Ntvnews.id, New York - Suasana Ramadan kembali hadir di pusat keramaian kota ketika salat Tarawih berjemaah dijadwalkan berlangsung pada 20 Februari 2026. Kawasan yang biasanya identik dengan lampu mencolok dan aliran turis itu akan berubah menjadi ruang ibadah terbuka dengan agenda lengkap, mulai dari bacaan Al-Quran hingga penyediaan buka puasa gratis.
Manhattan, dengan segala reputasinya sebagai pusat aktivitas komersial dan hiburan, selama ini dikenal sebagai panggung berbagai acara publik skala besar.
Namun sejak 2022, lokasi ini juga menjadi tempat berkumpulnya umat Muslim untuk menunaikan salat Tarawih berjemaah di bulan Ramadan, menghadirkan pemandangan kontras antara ketenangan ibadah dan hiruk-pikuk kota modern.
Baca Juga:
Foto-foto dari tahun-tahun sebelumnya memperlihatkan ribuan jemaah memadati ruang terbuka di area tersebut, menunjukkan antusiasme yang terus bertahan dari tahun ke tahun. Pemandangan itu bahkan kerap menjadi viral karena menggambarkan kesyahduan ibadah yang hadir tepat di tengah kesibukan simbolik ibu kota budaya Amerika.
Penyelenggaraan Tarawih tahun ini kembali dipimpin oleh komunitas dakwah jalanan Way of Life SQ, yang sejak 2022 konsisten menjadi penggerak kegiatan serupa.
“Salat Tarawih di Times Square 20 Februari 2026. Ikuti acara dakwah terbesar di dunia!” ucap mereka.
Untuk keperluan iftar, panitia bekerja sama dengan Darbar's Chicken & Ribs, restoran halal yang telah beroperasi selama lebih dari 28 tahun dan dikenal dengan menu ayam, iga, serta burgernya. Kolaborasi tersebut memungkinkan ribuan peserta menikmati hidangan buka puasa secara gratis di lokasi acara.

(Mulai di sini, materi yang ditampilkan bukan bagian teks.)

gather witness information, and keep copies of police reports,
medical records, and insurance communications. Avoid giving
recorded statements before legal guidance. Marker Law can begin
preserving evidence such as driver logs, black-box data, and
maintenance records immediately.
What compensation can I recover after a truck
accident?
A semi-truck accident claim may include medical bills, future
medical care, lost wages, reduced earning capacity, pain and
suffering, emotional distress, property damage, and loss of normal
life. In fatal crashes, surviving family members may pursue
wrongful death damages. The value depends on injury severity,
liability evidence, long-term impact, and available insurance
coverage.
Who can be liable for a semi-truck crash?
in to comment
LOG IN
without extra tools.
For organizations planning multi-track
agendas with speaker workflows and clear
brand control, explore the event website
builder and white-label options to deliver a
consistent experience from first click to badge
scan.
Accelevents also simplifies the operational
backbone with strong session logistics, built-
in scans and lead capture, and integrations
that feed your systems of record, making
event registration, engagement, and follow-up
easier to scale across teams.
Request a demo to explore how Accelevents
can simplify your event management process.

“Hanya untuk satu malam saja, dengarkan bacaan Al-Quran di seluruh Times Square! Buka puasa gratis (iftar) akan disediakan oleh @darbarshalal. Menyatukan umat Muslim melalui Al-Quran,” ujar panitia.
Baca Juga:
Selain itu, kegiatan ini juga bekerja sama dengan Droplets of Mercy USA, organisasi nirlaba yang bergerak di bidang bantuan kemanusiaan. Kolaborasi tersebut memperkuat nuansa solidaritas sosial yang melingkupi penyelenggaraan Tarawih di ruang publik tersebut.

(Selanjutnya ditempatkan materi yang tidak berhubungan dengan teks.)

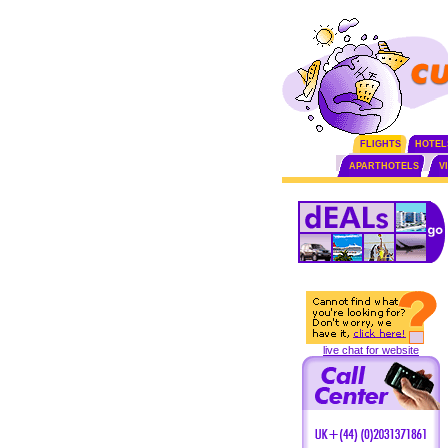
FLIGHTS
HOTEL
APARTHOTELS
V
live chat for website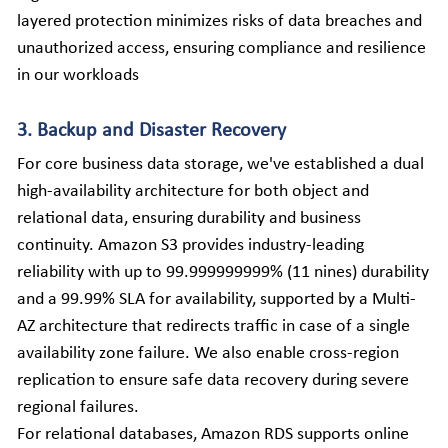
layered protection minimizes risks of data breaches and 
unauthorized access, ensuring compliance and resilience 
in our workloads
3. Backup and Disaster Recovery
For core business data storage, we've established a dual 
high-availability architecture for both object and 
relational data, ensuring durability and business 
continuity. Amazon S3 provides industry-leading 
reliability with up to 99.999999999% (11 nines) durability 
and a 99.99% SLA for availability, supported by a Multi-
AZ architecture that redirects traffic in case of a single 
availability zone failure. We also enable cross-region 
replication to ensure safe data recovery during severe 
regional failures.
For relational databases, Amazon RDS supports online 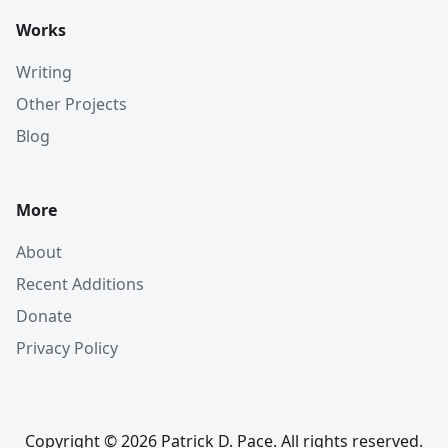
Works
Writing
Other Projects
Blog
More
About
Recent Additions
Donate
Privacy Policy
Copyright © 2026 Patrick D. Pace. All rights reserved.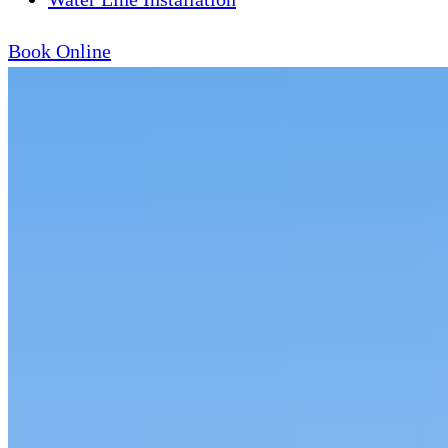
Book Online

Acara akan berlangsung dari pukul 5 sore hingga 9 malam, berlokasi tepat di area 46–47 Broadway. Para jemaah diimbau membawa sajadah atau alas salat masing-masing untuk kenyamanan selama pelaksanaan ibadah.
Seiring bertumbuhnya komunitas Muslim di kota itu, yang menurut Zohran Mamdani jumlahnya mencapai lebih dari satu juta orang, pelaksanaan Tarawih di ruang publik seperti ini menegaskan kehadiran dan kebersamaan umat dalam lanskap sosial kota.
Dengan demikian, kehadiran salat Tarawih di pusat kota bukan hanya menjadi momen religius, tetapi juga sebuah pernyataan keterhubungan komunitas Muslim dengan denyut kehidupan metropolitan, menghadirkan atmosfer spiritual yang memancar dari salah satu titik paling sibuk di dunia.